↓
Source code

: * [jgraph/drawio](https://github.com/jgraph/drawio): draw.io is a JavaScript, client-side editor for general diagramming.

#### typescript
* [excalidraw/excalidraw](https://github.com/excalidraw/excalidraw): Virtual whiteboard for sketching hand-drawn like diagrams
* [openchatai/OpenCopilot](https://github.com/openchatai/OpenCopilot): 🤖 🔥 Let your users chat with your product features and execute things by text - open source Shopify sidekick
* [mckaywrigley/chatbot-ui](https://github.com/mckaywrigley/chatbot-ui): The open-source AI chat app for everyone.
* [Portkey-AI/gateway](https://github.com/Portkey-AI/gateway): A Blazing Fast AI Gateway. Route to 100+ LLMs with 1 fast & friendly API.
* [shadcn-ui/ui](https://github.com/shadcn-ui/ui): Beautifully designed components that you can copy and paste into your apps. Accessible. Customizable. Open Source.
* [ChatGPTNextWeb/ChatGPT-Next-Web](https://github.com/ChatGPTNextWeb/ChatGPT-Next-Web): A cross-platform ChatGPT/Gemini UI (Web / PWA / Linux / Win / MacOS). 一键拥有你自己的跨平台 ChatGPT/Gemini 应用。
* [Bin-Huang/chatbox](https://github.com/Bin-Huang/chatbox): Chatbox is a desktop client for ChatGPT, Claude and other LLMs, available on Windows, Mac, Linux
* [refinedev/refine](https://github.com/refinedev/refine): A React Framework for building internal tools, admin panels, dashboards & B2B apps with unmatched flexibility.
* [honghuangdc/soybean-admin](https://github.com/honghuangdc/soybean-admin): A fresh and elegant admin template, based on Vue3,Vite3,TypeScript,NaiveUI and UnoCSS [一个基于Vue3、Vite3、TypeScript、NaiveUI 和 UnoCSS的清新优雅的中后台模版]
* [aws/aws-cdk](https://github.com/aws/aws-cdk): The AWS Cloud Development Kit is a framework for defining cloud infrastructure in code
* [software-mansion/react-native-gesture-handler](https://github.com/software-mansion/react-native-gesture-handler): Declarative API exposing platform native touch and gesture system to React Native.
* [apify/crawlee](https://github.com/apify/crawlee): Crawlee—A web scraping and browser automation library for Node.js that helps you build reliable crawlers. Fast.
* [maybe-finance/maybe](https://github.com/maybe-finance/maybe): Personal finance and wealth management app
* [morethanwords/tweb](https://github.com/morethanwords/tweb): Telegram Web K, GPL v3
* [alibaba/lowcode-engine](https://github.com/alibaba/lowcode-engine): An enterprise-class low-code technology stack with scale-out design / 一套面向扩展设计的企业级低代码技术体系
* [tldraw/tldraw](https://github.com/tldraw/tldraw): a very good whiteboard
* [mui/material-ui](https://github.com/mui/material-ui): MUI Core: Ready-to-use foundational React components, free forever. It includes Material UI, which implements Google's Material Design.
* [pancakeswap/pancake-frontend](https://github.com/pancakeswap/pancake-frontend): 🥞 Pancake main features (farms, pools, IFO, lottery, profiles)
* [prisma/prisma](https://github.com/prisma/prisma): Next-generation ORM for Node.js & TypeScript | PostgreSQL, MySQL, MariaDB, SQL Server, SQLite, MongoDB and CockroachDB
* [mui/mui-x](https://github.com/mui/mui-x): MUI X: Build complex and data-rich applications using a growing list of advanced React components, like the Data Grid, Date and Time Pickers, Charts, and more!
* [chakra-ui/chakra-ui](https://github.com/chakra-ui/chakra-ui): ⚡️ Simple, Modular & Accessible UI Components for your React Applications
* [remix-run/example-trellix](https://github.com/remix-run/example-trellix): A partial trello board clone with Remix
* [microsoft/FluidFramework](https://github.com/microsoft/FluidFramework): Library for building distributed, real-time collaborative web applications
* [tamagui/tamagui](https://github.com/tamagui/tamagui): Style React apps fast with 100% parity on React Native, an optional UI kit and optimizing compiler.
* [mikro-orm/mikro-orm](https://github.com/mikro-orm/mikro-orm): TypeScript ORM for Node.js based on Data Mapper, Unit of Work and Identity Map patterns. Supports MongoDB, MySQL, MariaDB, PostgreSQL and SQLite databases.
↑
All lines in the listing above from the line containing "一键拥有你自己的跨平台 ChatGPT/Gemini 应用。" to the line containing "with unmatched flexibility.", inclusive, should be retyped exactly; no other lines should appear.

* [ChatGPTNextWeb/ChatGPT-Next-Web](https://github.com/ChatGPTNextWeb/ChatGPT-Next-Web): A cross-platform ChatGPT/Gemini UI (Web / PWA / Linux / Win / MacOS). 一键拥有你自己的跨平台 ChatGPT/Gemini 应用。
* [Bin-Huang/chatbox](https://github.com/Bin-Huang/chatbox): Chatbox is a desktop client for ChatGPT, Claude and other LLMs, available on Windows, Mac, Linux
* [refinedev/refine](https://github.com/refinedev/refine): A React Framework for building internal tools, admin panels, dashboards & B2B apps with unmatched flexibility.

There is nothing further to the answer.